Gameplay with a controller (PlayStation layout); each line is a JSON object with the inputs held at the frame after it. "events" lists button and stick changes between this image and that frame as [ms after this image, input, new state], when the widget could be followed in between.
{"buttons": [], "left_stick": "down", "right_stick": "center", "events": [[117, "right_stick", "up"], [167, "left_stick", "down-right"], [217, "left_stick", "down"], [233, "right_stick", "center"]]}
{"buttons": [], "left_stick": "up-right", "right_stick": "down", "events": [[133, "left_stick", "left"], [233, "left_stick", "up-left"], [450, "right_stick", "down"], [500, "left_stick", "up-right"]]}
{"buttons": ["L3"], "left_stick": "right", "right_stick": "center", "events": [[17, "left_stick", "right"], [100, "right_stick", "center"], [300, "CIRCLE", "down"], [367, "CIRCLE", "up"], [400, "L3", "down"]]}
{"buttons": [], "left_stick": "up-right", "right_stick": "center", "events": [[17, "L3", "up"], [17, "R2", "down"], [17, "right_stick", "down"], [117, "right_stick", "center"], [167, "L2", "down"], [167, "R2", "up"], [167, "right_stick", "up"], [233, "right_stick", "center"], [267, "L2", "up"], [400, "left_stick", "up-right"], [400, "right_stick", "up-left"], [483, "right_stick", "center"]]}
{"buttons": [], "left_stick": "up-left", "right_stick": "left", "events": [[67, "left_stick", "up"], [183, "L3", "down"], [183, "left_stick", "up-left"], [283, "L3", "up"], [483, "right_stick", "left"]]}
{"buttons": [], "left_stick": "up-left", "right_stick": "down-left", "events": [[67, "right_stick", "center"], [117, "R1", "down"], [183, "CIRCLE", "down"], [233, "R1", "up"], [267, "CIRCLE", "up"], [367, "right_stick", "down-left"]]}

-- -- --

■ Your objective
Without any alteration, repeat each entry shown above.

■ Task response
Gameplay with a controller (PlayStation layout); each line is a JSON object with the inputs held at the frame after it. "events" lists button and stick changes between this image and that frame as [ms after this image, input, new state], when the widget could be followed in between.
{"buttons": [], "left_stick": "down", "right_stick": "center", "events": [[117, "right_stick", "up"], [167, "left_stick", "down-right"], [217, "left_stick", "down"], [233, "right_stick", "center"]]}
{"buttons": [], "left_stick": "up-right", "right_stick": "down", "events": [[133, "left_stick", "left"], [233, "left_stick", "up-left"], [450, "right_stick", "down"], [500, "left_stick", "up-right"]]}
{"buttons": ["L3"], "left_stick": "right", "right_stick": "center", "events": [[17, "left_stick", "right"], [100, "right_stick", "center"], [300, "CIRCLE", "down"], [367, "CIRCLE", "up"], [400, "L3", "down"]]}
{"buttons": [], "left_stick": "up-right", "right_stick": "center", "events": [[17, "L3", "up"], [17, "R2", "down"], [17, "right_stick", "down"], [117, "right_stick", "center"], [167, "L2", "down"], [167, "R2", "up"], [167, "right_stick", "up"], [233, "right_stick", "center"], [267, "L2", "up"], [400, "left_stick", "up-right"], [400, "right_stick", "up-left"], [483, "right_stick", "center"]]}
{"buttons": [], "left_stick": "up-left", "right_stick": "left", "events": [[67, "left_stick", "up"], [183, "L3", "down"], [183, "left_stick", "up-left"], [283, "L3", "up"], [483, "right_stick", "left"]]}
{"buttons": [], "left_stick": "up-left", "right_stick": "down-left", "events": [[67, "right_stick", "center"], [117, "R1", "down"], [183, "CIRCLE", "down"], [233, "R1", "up"], [267, "CIRCLE", "up"], [367, "right_stick", "down-left"]]}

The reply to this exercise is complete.